What you have to do: Reproduce the stretch from the start of the records through the line containing "collector number: 12131", changing "determined by" to "identified by" and keeping everything else the same.

-- start Stored data --

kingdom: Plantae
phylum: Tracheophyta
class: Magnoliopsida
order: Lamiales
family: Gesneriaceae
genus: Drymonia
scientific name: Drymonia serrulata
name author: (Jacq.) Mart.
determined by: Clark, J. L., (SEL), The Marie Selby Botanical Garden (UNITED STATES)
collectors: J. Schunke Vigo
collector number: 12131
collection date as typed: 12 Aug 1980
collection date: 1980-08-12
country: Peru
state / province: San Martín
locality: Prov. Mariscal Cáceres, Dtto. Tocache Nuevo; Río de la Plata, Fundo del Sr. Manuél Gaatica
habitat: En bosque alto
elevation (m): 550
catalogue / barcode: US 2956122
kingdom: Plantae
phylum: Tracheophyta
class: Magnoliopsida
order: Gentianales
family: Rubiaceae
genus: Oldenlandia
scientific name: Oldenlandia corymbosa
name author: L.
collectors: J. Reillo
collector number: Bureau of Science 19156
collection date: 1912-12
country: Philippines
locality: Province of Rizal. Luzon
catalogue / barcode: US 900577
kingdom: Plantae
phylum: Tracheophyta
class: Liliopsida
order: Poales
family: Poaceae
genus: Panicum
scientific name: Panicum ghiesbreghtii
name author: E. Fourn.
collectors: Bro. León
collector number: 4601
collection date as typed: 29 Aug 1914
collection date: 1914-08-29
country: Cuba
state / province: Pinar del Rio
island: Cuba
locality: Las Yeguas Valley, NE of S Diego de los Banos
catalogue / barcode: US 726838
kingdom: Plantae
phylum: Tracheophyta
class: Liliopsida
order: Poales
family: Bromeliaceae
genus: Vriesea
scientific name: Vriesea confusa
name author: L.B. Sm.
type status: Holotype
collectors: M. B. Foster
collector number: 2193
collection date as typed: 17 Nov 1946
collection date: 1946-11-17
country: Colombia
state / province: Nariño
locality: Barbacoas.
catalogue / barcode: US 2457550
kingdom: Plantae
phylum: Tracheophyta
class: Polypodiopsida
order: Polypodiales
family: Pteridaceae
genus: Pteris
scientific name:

-- end Stored data --

Final result:
kingdom: Plantae
phylum: Tracheophyta
class: Magnoliopsida
order: Lamiales
family: Gesneriaceae
genus: Drymonia
scientific name: Drymonia serrulata
name author: (Jacq.) Mart.
identified by: Clark, J. L., (SEL), The Marie Selby Botanical Garden (UNITED STATES)
collectors: J. Schunke Vigo
collector number: 12131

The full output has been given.